R v. McHugh, 1965 CarswellNS 7

Appeal by the informant from an acquittal on a charge under Code s. 387(1) (a). McHugh was the owner of a wounded race horse. He allegedly neglected to provide the injured horse with proper care and attention – failing to follow instructions from a veterinarian, and providing the horse with inadequate conditions of food and shelter. The horse was euthanized after not responding well to McHugh’s healing techniques.

R v. Denny 2009 CarswellNS 664, 2009 NSPC 63

Accused charged with, inter alia, uttering threats, causing unnecessary injury to dog, possession of stolen property and breach of probation. Accused suffered from schizophrenia, paranoid type, and on only expert psychiatric evidence was floridly ill. Crown sought not criminally responsible by reason of mental disorder (NCRMD) finding, while accused sought determinate correctional sentence.

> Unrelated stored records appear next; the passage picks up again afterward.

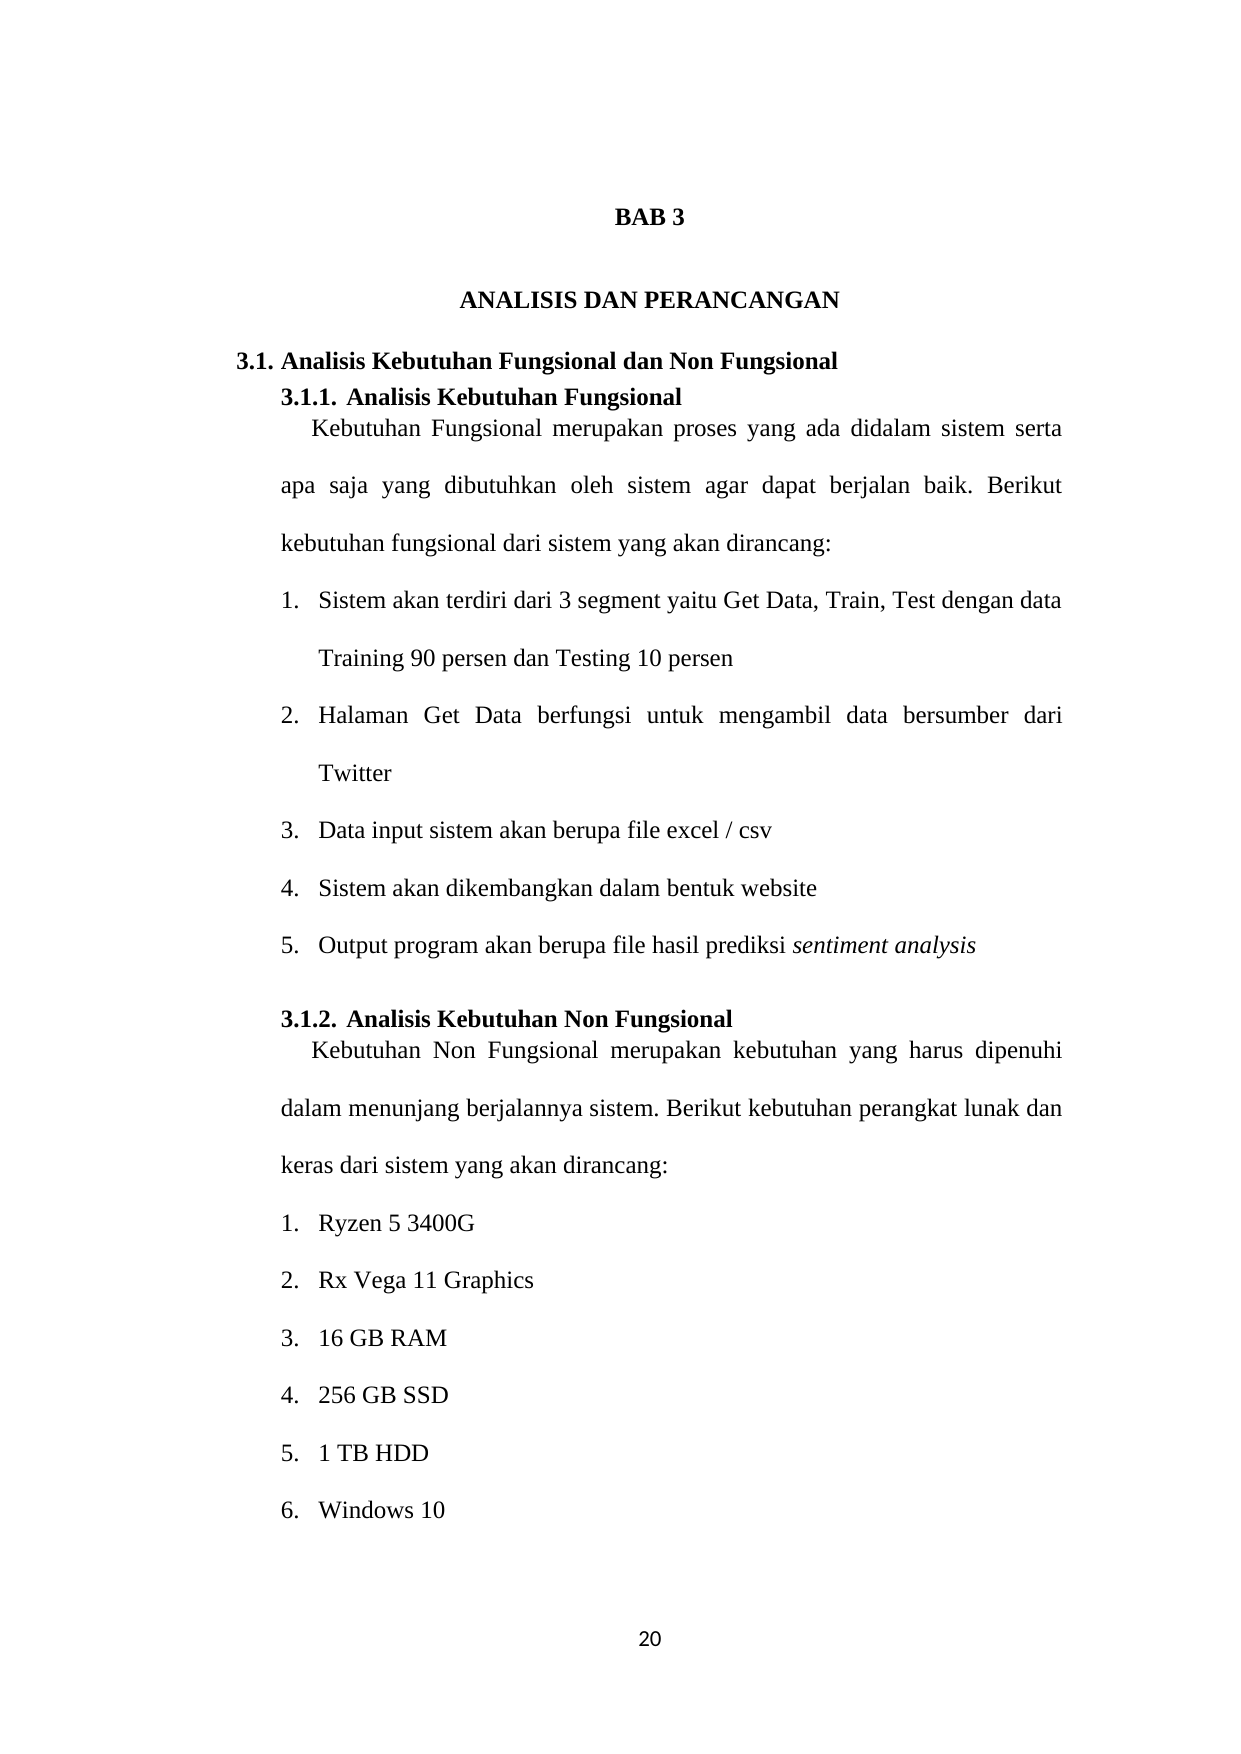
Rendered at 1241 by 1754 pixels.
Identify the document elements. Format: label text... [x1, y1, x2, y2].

list Data input sistem akan berupa file excel / csv [281, 815, 1063, 844]
text Kebutuhan Fungsional merupakan proses yang ada didalam sistem serta apa saja yang dibutuhkan oleh sistem agar dapat berjalan baik. Berikut kebutuhan fungsional dari sistem yang akan dirancang: [281, 413, 1063, 556]
subtitle ANALISIS DAN PERANCANGAN [236, 285, 1063, 313]
subtitle Analisis Kebutuhan Non Fungsional [281, 1004, 1063, 1033]
list 256 GB SSD [281, 1380, 1063, 1409]
list 16 GB RAM [281, 1323, 1063, 1352]
list Halaman Get Data berfungsi untuk mengambil data bersumber dari Twitter [281, 700, 1063, 786]
list Sistem akan terdiri dari 3 segment yaitu Get Data, Train, Test dengan data Training 90 persen dan Testing 10 persen [281, 585, 1063, 671]
subtitle Analisis Kebutuhan Fungsional [281, 382, 1063, 410]
list Ryzen 5 3400G [281, 1208, 1063, 1237]
text Kebutuhan Non Fungsional merupakan kebutuhan yang harus dipenuhi dalam menunjang berjalannya sistem. Berikut kebutuhan perangkat lunak dan keras dari sistem yang akan dirancang: [281, 1035, 1063, 1179]
subtitle Analisis Kebutuhan Fungsional dan Non Fungsional [236, 346, 1063, 375]
list Windows 10 [281, 1495, 1063, 1524]
list 1 TB HDD [281, 1438, 1063, 1467]
list Rx Vega 11 Graphics [281, 1265, 1063, 1294]
subtitle BAB 3 [236, 202, 1063, 231]
list Sistem akan dikembangkan dalam bentuk website [281, 873, 1063, 901]
list Output program akan berupa file hasil prediksi sentiment analysis [281, 930, 1063, 959]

R. v. Lupton, 2005 NSPC 11

A Great Dane was seize from a house where he was tied to a very short tether in front. He was emaciated, dull, lethargic, with no water or food available and extremely bony.

R v Elliott, 2009 NSPC 5

Elliott operated a farm with a herd of about 75 cattle in adequate conditions, but SPCA located about 23 dead cattle carcasses on his property. Elliott claimed he could not sell any cattle due to contamination by military aircraft that flew over his property. Elliott was hoping that the Department of National Defense would compensate him for the contaminated cattle. The SPCA provided hay for Elliot’s cattle and advised Elliot to reduce the size of his herd. It became clear that the accused was waiting for all but a select few of his cattle to die. Some months later the SPCA seized 138 cattle and euthanized those that were unable to survive.

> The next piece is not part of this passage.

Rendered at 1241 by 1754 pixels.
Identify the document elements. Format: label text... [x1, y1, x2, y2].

It was found that the accused failed to provide adequate food, water, shelter, and care for his cattle. Elliott decided on a course of action that willfully caused unnecessary pain, suffering, and injury to his cattle. He was found to be the owner of the cattle, and was solely responsible for their well-being, which he conceded in many letters he wrote to the SPCA. Elliott failed to provide any evidence of testing to show contamination of his cattle, and the neighbouring farm had not suffered from the alleged contamination problems. Thus, Elliott was found guilty on both counts.

R. v. Murphy, 2010 NSPC 4 (CanLII)

Mr. Murphy shot the dog of his neighborhood when the dog escaped and arrived on his property where his chicken were roaming free. This was not the first time the dog had paid a visit. On other occasions the dog had come over and killed, at various times, 10 to 15 of his chickens. The dog survived but had to be amputated. Plea: defence of property.

R. v. Vaillancourt, 2003 CarswellNS 493

Unknown – this was a constitutional challenge against certain sections of the Provincial act, arguing that the Provincial act created criminal legislation and was therefore ultra vires the Provincial government. Judge strikes down certain portion of Provincial legislation dealing with warrantless searches deeming the language in s.12(4) of the Provincial act to be inconsistent with s.8 of the Charter.

R v Wagner, 1986 CarswellNS 626

Wagner liked to shoot his gun wildly out of his backyard. He shot and killed his neighbour’s dog. Because there was not sufficient evidence that Wagner knew he was shooting at a dog, his act was deemed not to be "wilfull".

R. v. McLellan (November 15, 1989), Doc. S.C.C. 02127 (1989)

The accused damaged the complainant’s property during a heavy drinking binge with friends. The complainant found a machete on the property and noticed a cut on a calf’s leg. There was evidence at trial that the cattle had been disturbed that night and that there were hairs on the machete consistent with bovine hair. The evidence, however, did not establish which of the men, if any, inflicted the damage to the calf. The circumstances, while highly suspicious, did not meet the test of proof beyond a reasonable doubt.

R. v. Whelan, 2013 CanLII 38685 (NL PC)

Lady, the dog, was emaciated. Her ribs, spine and hip bones were easily visible from a distance. She had lost a whole layer of body fat and her muscle was wasting. Lady was infested by fleas. Two people independently of each other saw Lady chained to a wire behind her owner’s house. The veterinarian testified that the dog weighed 35 pounds. She determined that an appropriate weight for the dog would be somewhere between 50-55 pounds.

R. v. J.S., [2003] N.J. No. 225

The defendant and her cousin J.S. shot a crow with a pellet gun. After the bird fell down, they dragged it along the ground to their backyard. They threw it in the air so that the dog would catch it in its mouth. The crow was still alive and was making painful sound. J.S. testified that he was not on the beach and that the first time he saw the crow was in the yard. It was unclear whether J.S. or her cousin who was the person who mistreated the crow. Judge also clearly highlights that the words pain, suffering or injury are SEPERATE from one another and the crown need not prove all three (must only prove one of them).